At this point, 3/4 of our family are vaccinated (or will be max-vax by Wednesday). Most indoor places in our town are mask-free. But we have an 8-year-old, who obviously can’t get vaccinated yet. And it’s hard as hell to find fact-based guidelines for risk assessment at this point. (CDC websites for parent guidelines say things like “Updated September 2020” or “Updated November 2020,” which isn’t exactly confidence-inspiring).
Given the Delta variant, we have questions, such as, what are the risks of:
-Outside play dates with unvaccinated kids?
-Being indoors and unmasked with vaccinated family members from different households?
-Taking a kid to an outdoor festival?
-Indoor masked play dates with an unvaccinated kid?
-Indoor, unmasked play date with a single unvaccinated kid?
How can we assess these risks indexed to our local COVID numbers? I can put these things on a rough spectrum from safest to riskiest (which, when listing them, I tried to do), but I don’t know at what point the risk becomes greater than, say, the risk of a 4-hour trip on 1-40, which is something we feel reasonably safe doing.
Does anyone have a good, data-based source of guidelines for parents of young children?
There’s a graph that shows (I think) that for kids ages 5-14, the risk of death in a vehicular accident is almost 10 times greater than the risk of death by COVID.
That’s the problem though; there’s nothing published that puts this in perspective, just vague stuff like this that is not overly helpful. It doesn’t answer in any way the questions that you (and I) have, just says that it’s not much of a risk.
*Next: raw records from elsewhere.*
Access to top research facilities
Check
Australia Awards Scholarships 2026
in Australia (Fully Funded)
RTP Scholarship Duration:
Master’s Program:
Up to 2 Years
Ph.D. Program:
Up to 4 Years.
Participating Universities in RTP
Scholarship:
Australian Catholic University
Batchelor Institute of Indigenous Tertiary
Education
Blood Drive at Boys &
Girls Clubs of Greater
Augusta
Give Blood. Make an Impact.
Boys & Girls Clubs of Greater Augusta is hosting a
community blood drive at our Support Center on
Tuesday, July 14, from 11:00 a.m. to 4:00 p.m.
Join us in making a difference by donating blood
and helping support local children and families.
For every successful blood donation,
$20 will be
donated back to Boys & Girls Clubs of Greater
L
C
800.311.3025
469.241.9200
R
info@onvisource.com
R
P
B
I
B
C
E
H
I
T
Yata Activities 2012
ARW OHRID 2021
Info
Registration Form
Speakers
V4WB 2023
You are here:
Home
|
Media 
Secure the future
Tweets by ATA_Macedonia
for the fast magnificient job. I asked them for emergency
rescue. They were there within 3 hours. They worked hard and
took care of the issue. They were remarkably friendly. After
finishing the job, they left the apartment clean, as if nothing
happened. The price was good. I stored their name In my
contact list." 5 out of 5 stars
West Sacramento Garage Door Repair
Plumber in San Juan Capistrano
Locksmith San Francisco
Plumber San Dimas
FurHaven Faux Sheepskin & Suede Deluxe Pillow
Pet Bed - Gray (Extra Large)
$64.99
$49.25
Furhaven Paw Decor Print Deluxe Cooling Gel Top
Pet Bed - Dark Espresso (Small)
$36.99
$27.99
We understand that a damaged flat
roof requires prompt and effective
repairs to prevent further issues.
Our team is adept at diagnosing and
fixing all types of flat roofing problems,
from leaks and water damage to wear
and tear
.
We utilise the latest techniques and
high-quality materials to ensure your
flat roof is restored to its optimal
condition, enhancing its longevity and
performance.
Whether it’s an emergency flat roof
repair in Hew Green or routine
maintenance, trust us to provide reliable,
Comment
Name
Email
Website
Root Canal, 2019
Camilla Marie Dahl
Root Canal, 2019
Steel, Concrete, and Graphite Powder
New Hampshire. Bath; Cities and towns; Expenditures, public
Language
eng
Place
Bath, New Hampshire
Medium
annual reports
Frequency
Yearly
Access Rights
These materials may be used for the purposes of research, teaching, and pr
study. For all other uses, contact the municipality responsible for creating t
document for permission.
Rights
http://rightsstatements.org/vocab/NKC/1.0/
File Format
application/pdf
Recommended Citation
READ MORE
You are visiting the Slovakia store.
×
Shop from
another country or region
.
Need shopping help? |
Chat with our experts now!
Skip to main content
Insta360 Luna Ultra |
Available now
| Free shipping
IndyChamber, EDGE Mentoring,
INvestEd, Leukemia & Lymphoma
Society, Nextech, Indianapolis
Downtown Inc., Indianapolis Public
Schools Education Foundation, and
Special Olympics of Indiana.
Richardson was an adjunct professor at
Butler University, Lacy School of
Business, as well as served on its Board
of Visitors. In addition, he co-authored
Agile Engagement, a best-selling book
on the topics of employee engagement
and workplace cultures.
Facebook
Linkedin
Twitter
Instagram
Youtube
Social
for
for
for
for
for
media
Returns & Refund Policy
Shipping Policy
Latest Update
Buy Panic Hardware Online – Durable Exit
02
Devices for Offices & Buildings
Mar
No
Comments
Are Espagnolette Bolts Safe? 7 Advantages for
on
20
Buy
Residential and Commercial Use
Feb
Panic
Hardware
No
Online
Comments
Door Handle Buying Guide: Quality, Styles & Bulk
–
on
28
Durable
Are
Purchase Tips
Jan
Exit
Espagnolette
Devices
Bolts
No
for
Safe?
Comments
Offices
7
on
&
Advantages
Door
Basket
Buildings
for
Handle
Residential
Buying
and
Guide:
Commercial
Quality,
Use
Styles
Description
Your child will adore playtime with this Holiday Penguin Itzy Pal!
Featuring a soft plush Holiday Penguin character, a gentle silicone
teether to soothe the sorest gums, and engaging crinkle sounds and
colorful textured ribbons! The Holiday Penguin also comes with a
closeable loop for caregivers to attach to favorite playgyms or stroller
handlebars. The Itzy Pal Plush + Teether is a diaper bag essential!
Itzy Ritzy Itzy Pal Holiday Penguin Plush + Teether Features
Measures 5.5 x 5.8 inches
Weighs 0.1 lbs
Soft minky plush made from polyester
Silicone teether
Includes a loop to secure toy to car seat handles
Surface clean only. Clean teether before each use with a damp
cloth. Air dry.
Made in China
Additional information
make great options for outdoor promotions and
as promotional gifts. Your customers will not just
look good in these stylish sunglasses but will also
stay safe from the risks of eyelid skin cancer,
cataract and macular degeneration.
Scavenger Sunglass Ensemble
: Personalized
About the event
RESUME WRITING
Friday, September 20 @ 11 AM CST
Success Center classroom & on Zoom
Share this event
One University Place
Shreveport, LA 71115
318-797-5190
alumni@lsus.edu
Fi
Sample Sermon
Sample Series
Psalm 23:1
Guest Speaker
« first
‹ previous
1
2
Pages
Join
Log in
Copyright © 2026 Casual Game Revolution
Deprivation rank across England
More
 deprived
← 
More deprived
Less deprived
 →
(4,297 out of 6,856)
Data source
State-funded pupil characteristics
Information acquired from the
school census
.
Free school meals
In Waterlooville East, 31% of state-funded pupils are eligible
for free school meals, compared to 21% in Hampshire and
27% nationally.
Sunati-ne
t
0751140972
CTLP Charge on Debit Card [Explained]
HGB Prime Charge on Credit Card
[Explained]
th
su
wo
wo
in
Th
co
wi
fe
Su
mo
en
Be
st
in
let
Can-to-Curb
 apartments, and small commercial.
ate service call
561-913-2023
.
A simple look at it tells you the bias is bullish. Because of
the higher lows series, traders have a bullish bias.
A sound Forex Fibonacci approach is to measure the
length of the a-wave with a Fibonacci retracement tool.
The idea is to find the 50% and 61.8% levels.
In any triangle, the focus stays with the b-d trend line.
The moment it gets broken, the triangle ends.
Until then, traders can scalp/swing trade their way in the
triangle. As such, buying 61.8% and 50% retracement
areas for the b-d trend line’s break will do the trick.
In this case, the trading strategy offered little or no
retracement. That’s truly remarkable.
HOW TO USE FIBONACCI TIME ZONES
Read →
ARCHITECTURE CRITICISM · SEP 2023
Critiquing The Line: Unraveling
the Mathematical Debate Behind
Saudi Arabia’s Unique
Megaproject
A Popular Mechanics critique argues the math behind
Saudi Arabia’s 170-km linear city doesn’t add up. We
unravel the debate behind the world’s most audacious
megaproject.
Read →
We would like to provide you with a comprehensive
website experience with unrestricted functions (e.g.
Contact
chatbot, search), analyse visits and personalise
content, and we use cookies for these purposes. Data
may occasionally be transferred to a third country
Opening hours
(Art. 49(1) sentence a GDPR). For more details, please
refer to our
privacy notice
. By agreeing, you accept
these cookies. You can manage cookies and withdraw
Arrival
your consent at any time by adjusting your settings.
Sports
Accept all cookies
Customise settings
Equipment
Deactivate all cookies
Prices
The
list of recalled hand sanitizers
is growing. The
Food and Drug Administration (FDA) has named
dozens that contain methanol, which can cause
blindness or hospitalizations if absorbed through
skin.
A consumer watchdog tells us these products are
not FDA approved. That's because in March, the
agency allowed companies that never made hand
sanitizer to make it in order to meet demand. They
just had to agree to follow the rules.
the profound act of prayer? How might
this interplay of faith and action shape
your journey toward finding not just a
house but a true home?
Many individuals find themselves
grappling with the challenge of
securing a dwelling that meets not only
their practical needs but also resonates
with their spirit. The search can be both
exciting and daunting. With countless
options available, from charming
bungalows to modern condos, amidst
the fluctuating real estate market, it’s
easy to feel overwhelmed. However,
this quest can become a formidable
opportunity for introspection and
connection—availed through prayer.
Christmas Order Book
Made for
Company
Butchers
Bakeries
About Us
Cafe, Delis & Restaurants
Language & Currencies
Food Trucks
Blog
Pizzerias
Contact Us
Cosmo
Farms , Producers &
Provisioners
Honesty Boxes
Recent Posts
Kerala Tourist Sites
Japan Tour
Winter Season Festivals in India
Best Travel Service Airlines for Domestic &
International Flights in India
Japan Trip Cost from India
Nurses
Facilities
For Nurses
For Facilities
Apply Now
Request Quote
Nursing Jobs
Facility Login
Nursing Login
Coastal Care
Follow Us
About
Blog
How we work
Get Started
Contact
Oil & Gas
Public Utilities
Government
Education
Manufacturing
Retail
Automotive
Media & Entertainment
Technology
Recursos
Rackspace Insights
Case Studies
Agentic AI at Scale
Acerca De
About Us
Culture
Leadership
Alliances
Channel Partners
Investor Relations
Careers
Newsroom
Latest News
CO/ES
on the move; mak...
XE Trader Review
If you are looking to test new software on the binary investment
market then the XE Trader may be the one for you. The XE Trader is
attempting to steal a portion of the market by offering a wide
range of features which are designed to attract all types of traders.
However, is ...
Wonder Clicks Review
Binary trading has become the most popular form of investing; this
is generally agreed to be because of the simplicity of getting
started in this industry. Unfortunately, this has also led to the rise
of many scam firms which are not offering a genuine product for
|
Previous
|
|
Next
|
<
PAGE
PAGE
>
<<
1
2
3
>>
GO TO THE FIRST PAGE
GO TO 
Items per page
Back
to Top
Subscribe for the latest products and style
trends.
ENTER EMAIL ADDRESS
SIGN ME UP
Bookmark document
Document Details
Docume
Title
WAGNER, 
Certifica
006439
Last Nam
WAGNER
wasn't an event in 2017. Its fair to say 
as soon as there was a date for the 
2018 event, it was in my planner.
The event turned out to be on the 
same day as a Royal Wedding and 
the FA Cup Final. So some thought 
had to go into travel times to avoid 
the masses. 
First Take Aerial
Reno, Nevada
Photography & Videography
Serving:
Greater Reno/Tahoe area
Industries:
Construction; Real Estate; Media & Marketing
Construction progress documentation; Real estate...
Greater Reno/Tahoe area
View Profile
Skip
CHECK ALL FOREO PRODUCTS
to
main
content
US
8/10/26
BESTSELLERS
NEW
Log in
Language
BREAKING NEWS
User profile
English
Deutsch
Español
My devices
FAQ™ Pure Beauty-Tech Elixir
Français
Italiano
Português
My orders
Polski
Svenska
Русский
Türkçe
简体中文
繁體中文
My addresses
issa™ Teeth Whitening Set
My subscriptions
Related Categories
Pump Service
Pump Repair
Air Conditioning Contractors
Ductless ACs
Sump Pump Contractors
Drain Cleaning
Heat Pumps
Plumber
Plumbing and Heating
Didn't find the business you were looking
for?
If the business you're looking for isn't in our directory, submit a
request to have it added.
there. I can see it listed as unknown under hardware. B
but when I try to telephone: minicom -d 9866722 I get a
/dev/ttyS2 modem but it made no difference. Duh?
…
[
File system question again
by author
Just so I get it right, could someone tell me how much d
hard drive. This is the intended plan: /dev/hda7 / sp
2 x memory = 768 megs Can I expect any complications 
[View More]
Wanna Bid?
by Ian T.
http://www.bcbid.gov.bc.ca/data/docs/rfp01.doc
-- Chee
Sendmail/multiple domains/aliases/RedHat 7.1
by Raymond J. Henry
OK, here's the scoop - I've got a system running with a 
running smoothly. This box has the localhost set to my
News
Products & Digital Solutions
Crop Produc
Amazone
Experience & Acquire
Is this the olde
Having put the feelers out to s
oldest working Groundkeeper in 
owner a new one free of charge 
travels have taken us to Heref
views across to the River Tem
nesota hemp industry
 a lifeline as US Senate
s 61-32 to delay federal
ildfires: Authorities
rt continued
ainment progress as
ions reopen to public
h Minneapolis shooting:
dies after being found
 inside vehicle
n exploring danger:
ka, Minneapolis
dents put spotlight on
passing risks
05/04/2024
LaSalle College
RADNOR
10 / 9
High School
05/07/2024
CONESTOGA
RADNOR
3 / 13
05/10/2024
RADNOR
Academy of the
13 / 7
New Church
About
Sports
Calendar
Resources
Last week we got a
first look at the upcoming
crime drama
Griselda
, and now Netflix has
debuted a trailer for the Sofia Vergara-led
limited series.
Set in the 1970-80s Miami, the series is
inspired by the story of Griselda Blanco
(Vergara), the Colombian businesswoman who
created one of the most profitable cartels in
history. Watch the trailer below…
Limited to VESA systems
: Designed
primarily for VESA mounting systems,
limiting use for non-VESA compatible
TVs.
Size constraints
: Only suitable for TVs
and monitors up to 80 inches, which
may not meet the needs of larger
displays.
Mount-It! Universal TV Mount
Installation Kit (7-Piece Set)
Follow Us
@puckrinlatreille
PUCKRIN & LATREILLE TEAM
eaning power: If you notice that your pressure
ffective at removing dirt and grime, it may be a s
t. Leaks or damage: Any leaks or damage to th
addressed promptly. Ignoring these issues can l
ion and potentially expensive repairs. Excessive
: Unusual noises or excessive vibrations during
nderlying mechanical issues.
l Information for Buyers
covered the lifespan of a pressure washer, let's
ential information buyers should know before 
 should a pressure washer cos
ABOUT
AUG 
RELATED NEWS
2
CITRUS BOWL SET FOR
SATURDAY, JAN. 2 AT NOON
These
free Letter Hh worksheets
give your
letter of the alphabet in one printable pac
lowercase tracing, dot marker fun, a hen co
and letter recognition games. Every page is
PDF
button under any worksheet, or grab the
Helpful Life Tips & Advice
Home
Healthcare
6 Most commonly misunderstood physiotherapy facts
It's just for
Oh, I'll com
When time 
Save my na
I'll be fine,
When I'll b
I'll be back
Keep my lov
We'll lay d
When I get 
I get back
I wish they’d just come out and say what the risks are, what the likelihoods of things happening are, and what rational people should probably do and/or let their kids do, and how they should do them. Clear-cut stuff like “Children under 12 can have play dates indoors as long as they’re masked” or “COVID isn’t a big risk for kids under 12, so unmasked play dates are fine as long as the parents are vacccinated.” Stuff like that would be much more helpful than “It’s likely that riding their bike is more likely to kill them than COVID” .
I apparently reached my limit of free articles, and I don’t have a NY Times subscription.
And that’s half of my point; this sort of thing shouldn’t be exclusive content for one newspaper; it should be on the CDC website, state/county/city health department pages, most major news outlets, and so on.